C’est l’exercice mathématique auquel se sont livrés des climatologues de plusieurs pays, et le résultat final, de leur propre aveu, est approximatif, tant les variables susceptibles de fausser les calculs sont nombreuses : les océans ne grignotent pas toutes les côtes au même rythme, les fontes de l’Arctique et de l’Antarctique ne se font pas à la même vitesse, et une portion encore inconnue des gaz à effet de serre est absorbée par les océans plutôt que de réchauffer l’atmosphère.

Mais le but premier de cet exercice était de tenter de quantifier les impacts à long terme de notre inaction à court terme (soit en gros, les 20 prochaines années).
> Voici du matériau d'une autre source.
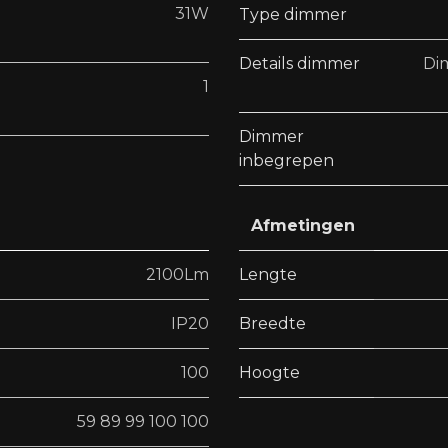
31W
Type dimmer
Details dimmer
Di
1
Dimmer
inbegrepen
Afmetingen
2100Lm
Lengte
IP20
Breedte
100
Hoogte
59 89 99 100 100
Tout expert sait en effet que, même dans le scénario le plus rose (celui où nous réduirions radicalement notre production de CO2 dans les prochaines décennies), l’impact de nos émissions continuerait de se faire sentir bien au-delà du XXIe siècle. Et un mètre de plus pour les océans se traduira par des centaines de millions de personnes de plus dont la maison sera inondée. Leur article est paru le 20 février dans Nature Communications.